Data to use below:

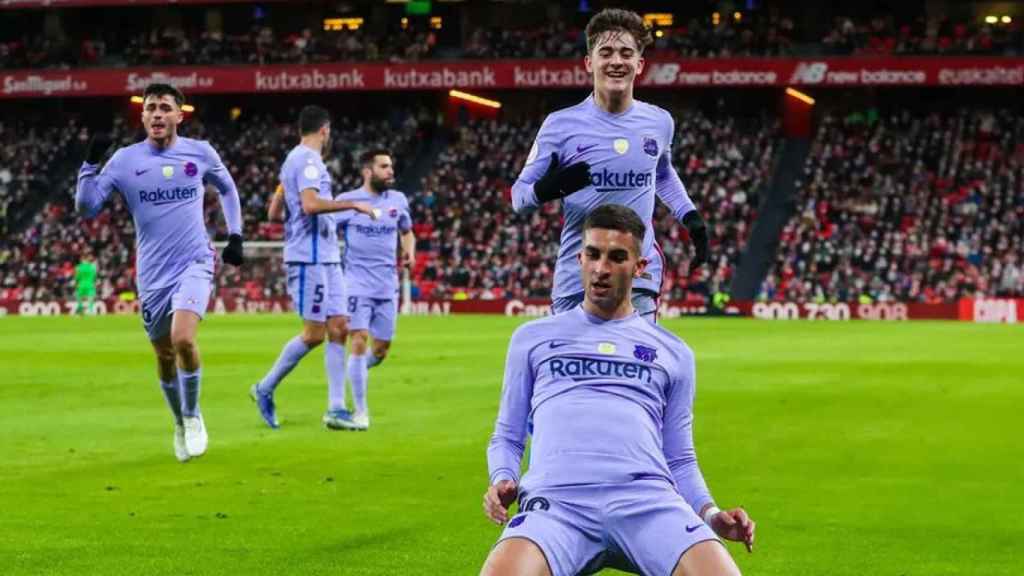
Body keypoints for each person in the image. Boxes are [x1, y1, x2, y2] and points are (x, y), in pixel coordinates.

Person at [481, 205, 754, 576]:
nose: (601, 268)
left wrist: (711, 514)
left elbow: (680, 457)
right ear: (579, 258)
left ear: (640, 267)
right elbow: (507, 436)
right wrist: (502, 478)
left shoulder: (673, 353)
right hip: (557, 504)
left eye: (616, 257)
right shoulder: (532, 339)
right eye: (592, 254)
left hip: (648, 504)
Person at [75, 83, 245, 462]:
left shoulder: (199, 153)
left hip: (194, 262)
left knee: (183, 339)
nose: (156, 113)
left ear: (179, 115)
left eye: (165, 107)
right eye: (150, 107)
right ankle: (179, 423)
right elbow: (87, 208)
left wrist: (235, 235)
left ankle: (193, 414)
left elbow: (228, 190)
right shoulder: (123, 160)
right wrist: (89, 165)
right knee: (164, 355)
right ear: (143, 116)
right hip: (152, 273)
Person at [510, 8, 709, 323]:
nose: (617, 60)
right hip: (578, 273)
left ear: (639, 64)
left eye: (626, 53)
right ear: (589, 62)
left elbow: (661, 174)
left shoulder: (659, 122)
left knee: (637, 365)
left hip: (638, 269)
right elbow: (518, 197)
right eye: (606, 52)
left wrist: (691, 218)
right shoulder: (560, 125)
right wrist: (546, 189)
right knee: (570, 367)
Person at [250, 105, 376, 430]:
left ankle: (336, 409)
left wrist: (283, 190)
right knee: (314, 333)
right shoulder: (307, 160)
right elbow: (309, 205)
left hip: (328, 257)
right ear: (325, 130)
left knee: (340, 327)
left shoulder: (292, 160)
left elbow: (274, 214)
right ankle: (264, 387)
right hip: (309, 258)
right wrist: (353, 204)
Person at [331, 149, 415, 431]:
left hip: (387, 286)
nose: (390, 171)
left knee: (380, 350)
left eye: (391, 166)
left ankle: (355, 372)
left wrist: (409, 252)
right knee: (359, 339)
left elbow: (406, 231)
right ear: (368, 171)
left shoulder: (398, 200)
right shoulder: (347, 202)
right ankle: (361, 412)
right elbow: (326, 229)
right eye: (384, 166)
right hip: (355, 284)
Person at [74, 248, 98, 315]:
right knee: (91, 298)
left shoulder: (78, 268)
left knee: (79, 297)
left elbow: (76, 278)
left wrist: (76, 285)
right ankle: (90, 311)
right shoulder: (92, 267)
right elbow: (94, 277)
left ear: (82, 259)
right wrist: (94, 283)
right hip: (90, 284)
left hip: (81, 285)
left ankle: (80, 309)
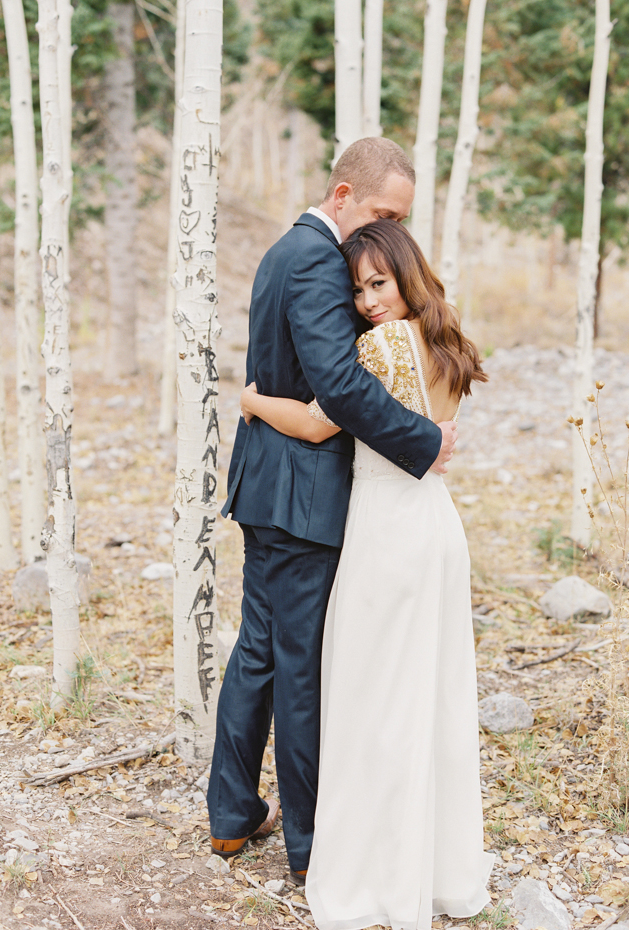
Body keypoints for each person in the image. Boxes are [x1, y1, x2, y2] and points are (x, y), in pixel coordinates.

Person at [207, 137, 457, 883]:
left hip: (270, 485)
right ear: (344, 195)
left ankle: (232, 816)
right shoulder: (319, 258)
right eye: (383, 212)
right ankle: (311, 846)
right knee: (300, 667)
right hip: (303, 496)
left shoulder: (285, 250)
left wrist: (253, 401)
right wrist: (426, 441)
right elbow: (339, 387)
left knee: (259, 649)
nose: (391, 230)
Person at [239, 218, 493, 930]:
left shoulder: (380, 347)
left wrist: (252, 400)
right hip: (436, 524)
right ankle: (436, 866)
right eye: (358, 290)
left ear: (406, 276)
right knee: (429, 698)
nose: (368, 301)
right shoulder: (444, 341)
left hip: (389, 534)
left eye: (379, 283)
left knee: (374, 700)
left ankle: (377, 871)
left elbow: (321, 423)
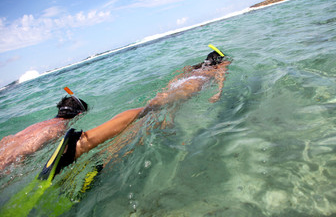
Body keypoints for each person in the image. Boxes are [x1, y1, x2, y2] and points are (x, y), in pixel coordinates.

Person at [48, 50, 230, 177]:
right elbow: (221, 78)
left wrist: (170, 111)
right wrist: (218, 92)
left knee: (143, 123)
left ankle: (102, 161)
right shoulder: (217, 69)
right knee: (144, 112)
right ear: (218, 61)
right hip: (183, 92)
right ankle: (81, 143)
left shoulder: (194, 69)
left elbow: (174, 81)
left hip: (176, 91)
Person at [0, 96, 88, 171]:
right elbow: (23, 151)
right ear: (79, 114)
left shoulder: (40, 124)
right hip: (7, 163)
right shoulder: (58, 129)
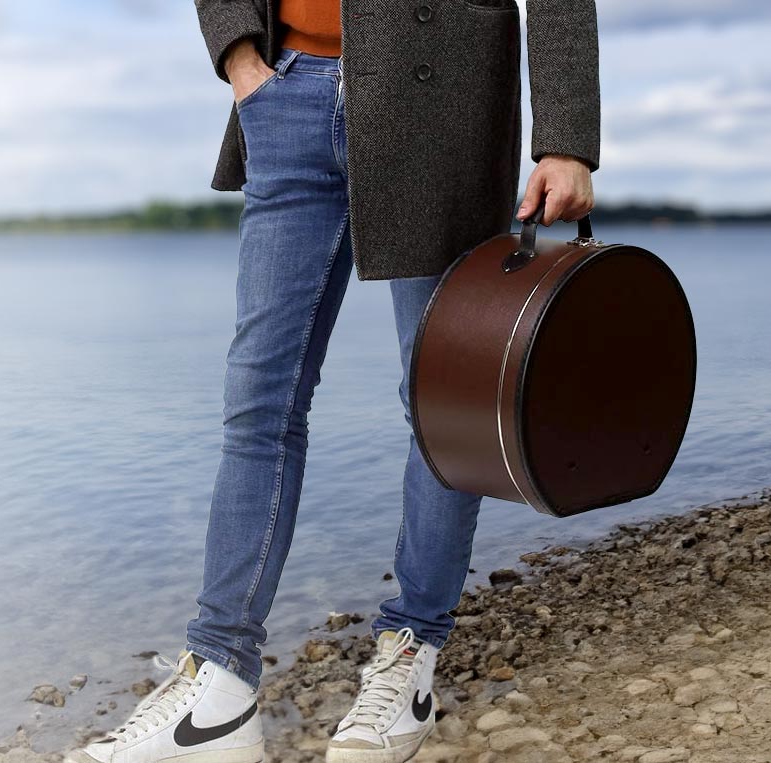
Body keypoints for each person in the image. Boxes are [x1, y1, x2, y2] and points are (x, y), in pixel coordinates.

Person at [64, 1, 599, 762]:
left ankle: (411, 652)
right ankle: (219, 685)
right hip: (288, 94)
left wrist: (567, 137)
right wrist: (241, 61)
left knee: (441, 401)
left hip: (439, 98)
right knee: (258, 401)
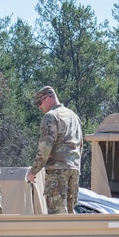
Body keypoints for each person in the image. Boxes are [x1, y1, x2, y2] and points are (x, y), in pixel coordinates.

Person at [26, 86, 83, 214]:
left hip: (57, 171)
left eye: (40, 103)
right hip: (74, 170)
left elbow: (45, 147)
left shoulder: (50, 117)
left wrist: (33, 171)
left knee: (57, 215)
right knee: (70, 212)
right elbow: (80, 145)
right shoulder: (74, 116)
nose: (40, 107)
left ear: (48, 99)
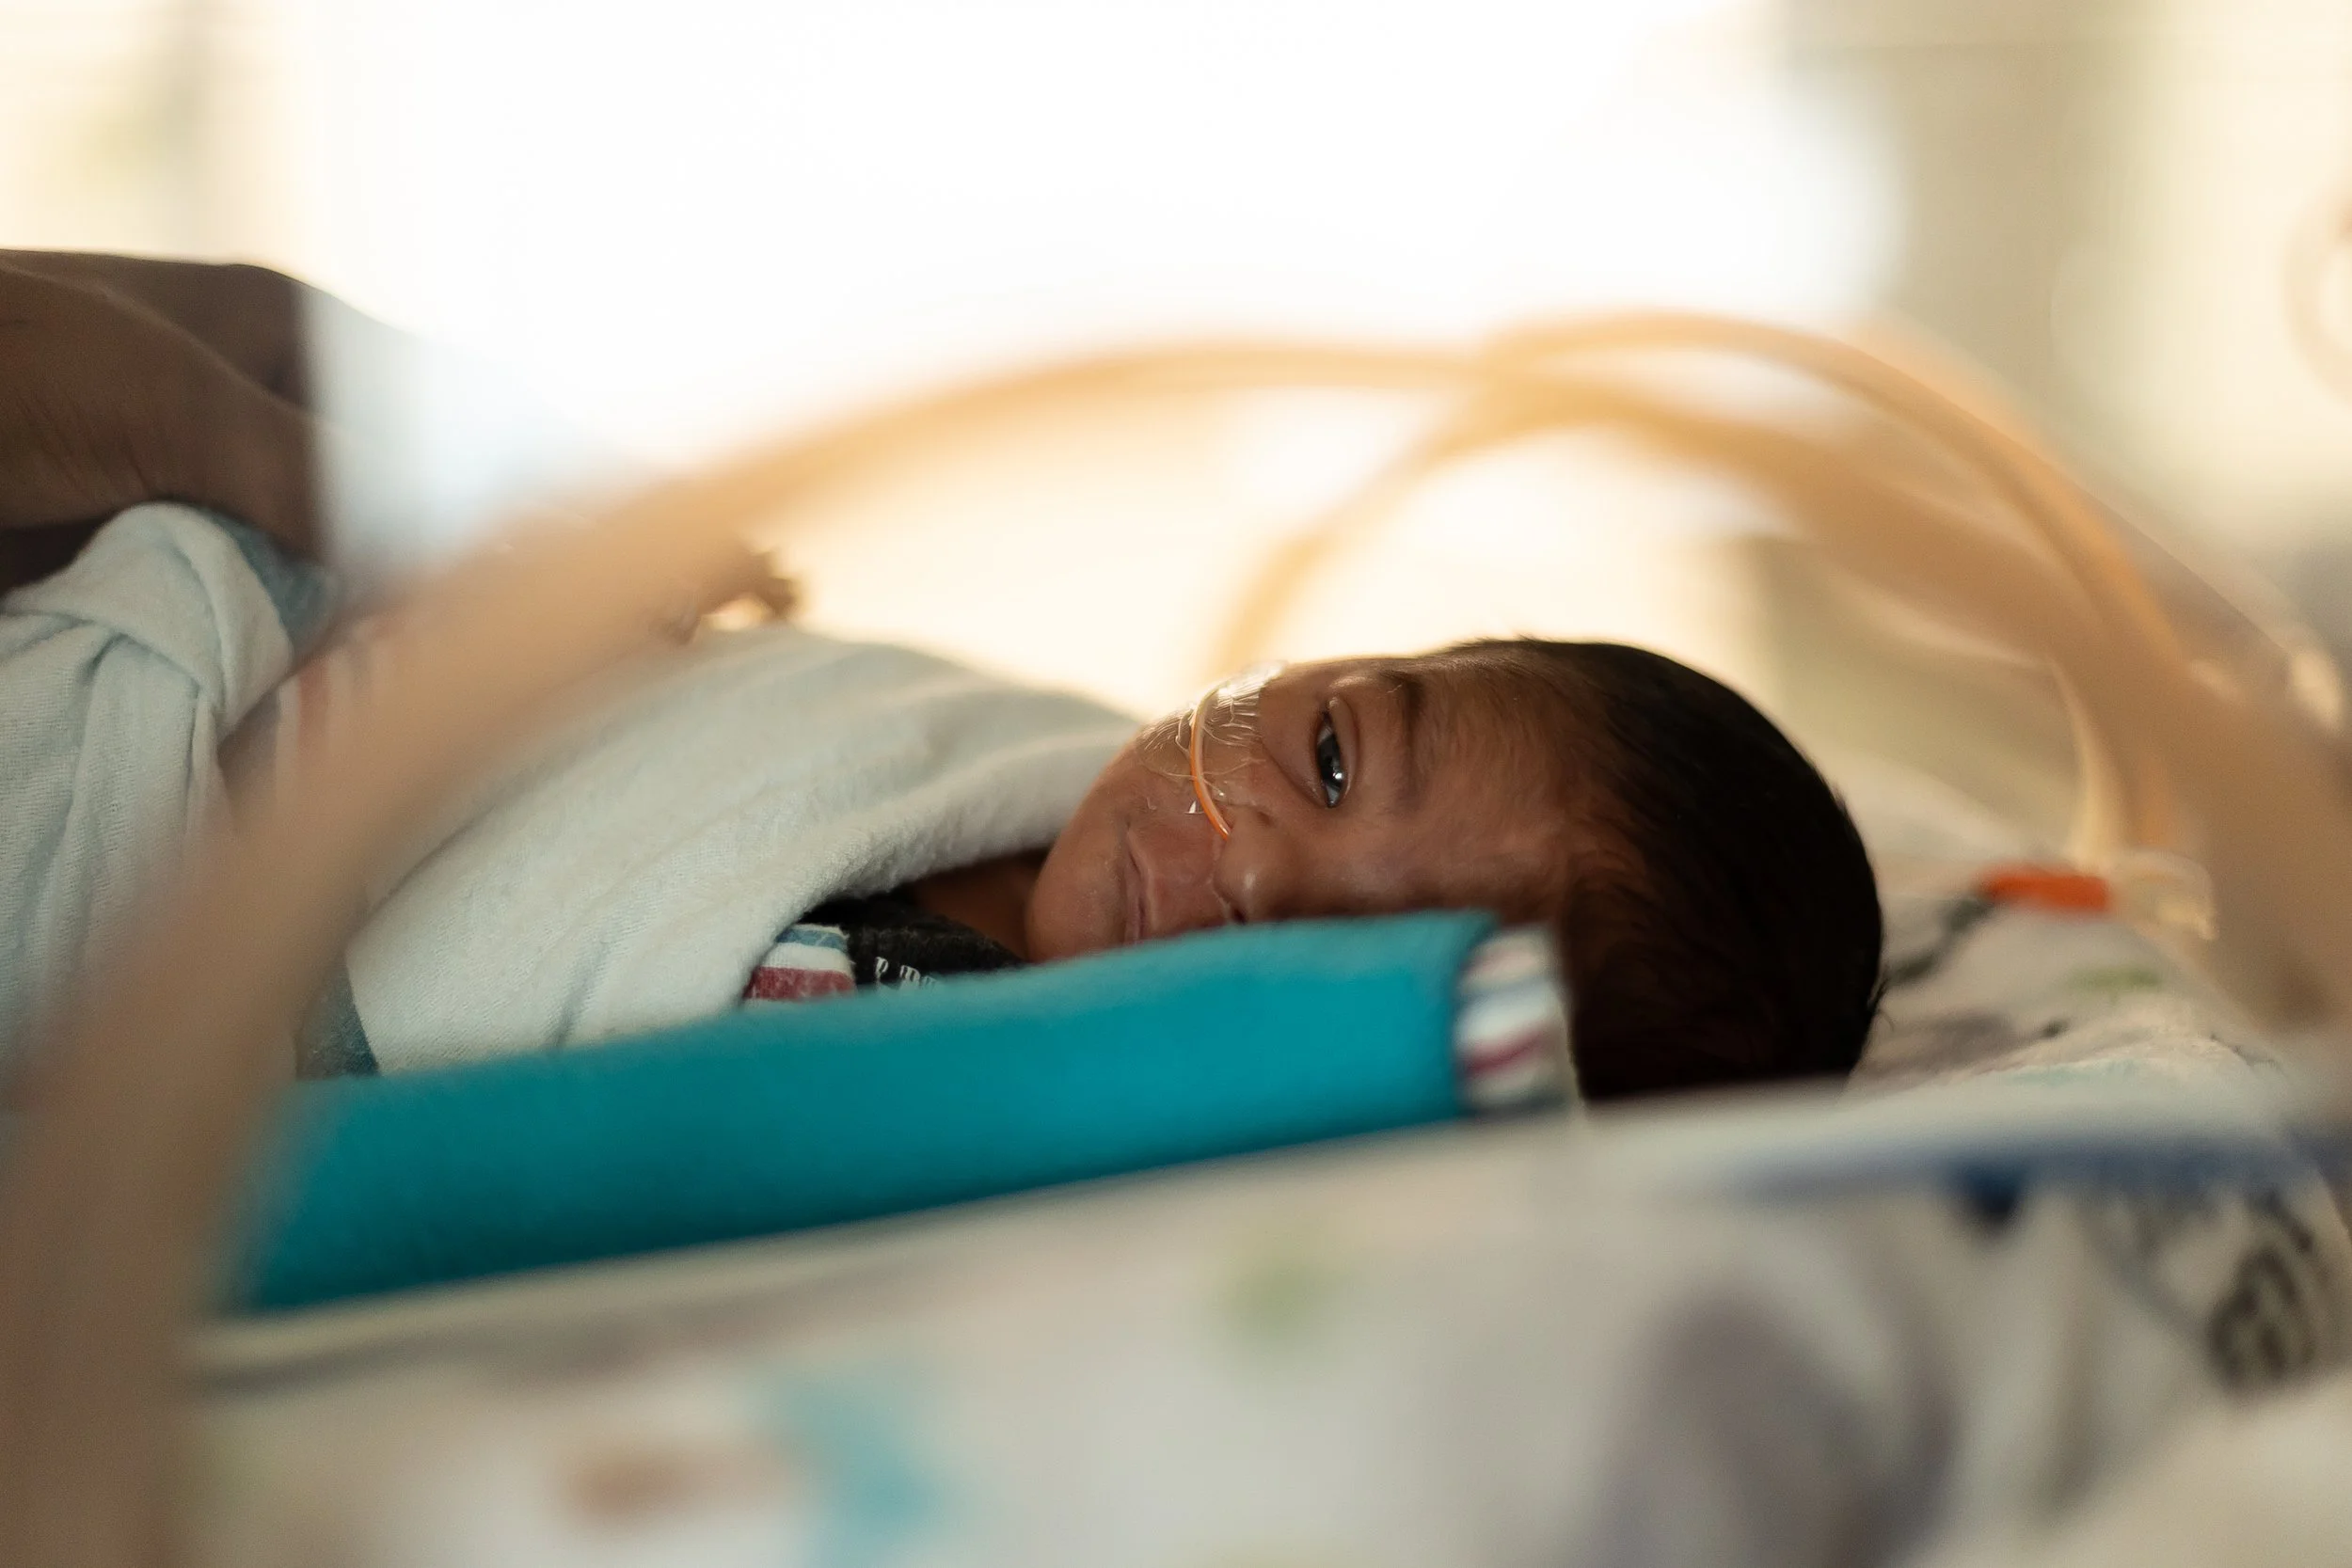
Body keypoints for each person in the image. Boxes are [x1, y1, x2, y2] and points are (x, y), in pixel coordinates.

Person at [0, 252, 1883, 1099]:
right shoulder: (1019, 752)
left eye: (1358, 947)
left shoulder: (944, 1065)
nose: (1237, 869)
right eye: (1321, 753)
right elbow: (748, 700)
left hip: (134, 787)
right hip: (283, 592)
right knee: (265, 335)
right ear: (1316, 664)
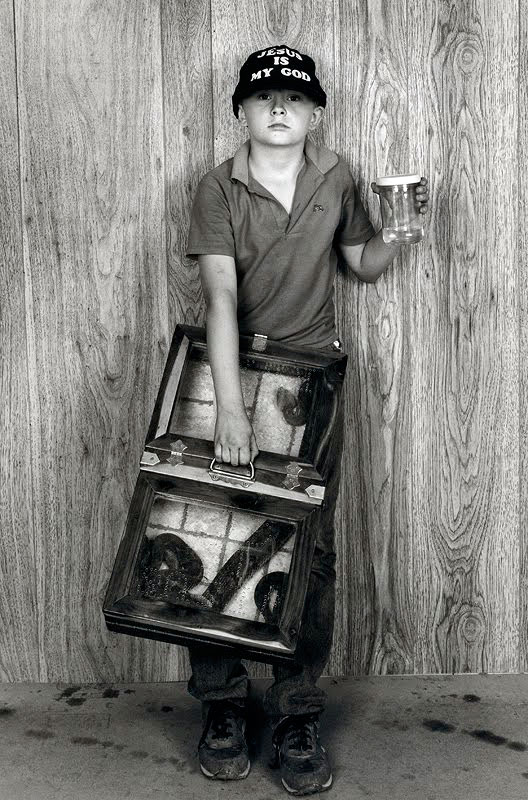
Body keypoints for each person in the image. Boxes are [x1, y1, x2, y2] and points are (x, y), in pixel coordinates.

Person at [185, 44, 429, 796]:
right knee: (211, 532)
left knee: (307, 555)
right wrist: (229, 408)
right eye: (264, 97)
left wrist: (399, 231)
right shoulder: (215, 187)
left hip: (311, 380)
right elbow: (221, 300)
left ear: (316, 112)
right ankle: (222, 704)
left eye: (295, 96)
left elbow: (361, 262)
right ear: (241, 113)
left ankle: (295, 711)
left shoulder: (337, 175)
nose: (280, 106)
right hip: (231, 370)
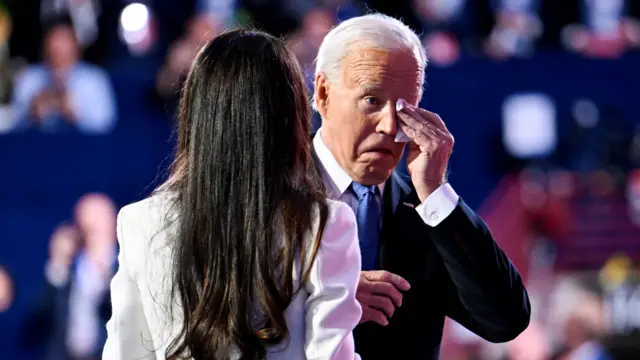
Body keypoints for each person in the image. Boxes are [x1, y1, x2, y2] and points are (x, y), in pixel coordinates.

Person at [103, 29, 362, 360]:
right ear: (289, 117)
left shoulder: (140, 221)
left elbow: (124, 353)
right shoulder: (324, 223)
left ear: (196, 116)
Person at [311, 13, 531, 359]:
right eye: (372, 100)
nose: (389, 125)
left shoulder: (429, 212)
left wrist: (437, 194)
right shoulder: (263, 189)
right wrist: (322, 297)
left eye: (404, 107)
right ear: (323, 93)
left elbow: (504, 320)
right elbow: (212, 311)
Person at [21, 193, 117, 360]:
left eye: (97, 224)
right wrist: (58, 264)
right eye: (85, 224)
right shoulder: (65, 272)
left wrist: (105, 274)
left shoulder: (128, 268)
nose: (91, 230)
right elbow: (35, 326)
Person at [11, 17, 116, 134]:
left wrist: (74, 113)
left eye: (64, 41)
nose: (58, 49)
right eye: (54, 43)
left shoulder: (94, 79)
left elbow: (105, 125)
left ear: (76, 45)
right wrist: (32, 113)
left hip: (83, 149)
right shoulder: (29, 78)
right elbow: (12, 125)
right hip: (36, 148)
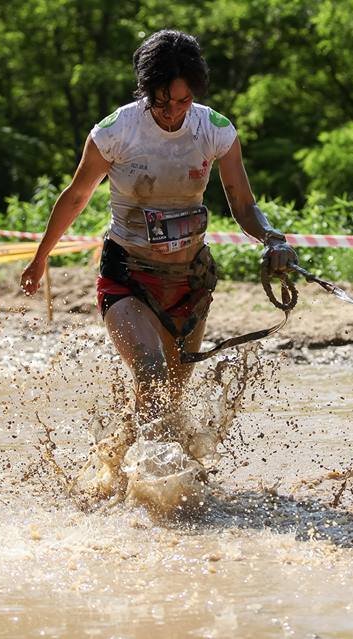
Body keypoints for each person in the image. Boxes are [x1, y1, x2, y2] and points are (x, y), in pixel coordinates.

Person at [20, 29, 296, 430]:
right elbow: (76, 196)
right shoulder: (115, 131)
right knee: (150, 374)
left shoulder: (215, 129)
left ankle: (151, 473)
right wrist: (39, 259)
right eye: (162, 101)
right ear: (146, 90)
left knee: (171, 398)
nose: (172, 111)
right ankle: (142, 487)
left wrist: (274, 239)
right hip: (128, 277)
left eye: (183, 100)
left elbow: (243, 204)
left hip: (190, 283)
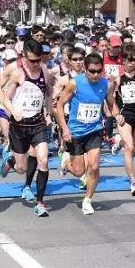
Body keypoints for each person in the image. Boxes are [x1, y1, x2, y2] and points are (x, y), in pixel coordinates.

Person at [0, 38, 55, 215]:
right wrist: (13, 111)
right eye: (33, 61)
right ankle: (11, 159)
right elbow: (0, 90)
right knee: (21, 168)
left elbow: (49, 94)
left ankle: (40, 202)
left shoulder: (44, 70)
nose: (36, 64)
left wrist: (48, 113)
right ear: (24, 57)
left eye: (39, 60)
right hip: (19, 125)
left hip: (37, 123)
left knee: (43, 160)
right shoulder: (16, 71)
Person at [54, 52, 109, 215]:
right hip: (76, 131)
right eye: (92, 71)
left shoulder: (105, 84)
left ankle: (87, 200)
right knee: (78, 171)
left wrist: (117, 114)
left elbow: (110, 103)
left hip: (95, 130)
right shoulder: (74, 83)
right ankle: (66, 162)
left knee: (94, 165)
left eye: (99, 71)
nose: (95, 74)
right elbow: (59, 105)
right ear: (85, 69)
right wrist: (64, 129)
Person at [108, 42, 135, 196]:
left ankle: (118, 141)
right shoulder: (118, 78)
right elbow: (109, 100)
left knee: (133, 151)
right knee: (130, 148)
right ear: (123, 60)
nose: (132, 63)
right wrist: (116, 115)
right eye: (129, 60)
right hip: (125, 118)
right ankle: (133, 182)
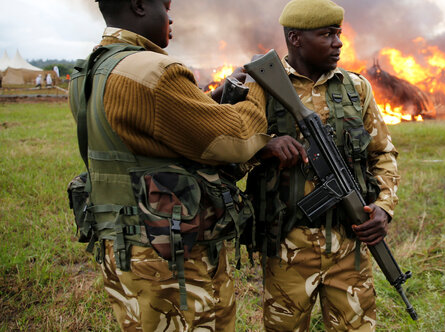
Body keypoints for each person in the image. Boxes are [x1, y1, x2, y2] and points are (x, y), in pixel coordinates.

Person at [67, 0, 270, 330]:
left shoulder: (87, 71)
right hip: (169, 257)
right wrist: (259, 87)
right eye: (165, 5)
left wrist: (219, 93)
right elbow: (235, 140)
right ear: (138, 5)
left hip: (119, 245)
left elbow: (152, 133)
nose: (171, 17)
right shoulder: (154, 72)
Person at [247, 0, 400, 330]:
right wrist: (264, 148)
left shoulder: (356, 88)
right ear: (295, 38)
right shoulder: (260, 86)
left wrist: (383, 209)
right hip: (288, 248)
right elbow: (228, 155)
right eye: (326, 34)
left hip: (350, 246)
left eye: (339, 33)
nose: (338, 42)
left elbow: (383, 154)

End of Data to use.

Would you copy, word for word, only the lines above from the one containing "left ear: (82, 259)" through the one containing "left shoulder: (380, 347)", both included, and please leave out the pictures?

left ear: (82, 259)
right wrist: (94, 283)
right hip: (90, 284)
left hip: (81, 285)
left ankle: (80, 309)
Body keypoints for each person in the image. Boxes are [x1, y1, x2, y2] and points are (x, y), in pixel coordinates.

Person at [207, 137, 457, 883]:
left hip: (270, 485)
right ear: (344, 195)
left ankle: (232, 816)
right shoulder: (319, 258)
right eye: (383, 212)
right ankle: (311, 846)
right knee: (300, 667)
right hip: (303, 496)
left shoulder: (285, 250)
left wrist: (253, 401)
right wrist: (426, 441)
right elbow: (339, 387)
left knee: (259, 649)
nose: (391, 230)
Person at [239, 218, 493, 930]:
left shoulder: (380, 347)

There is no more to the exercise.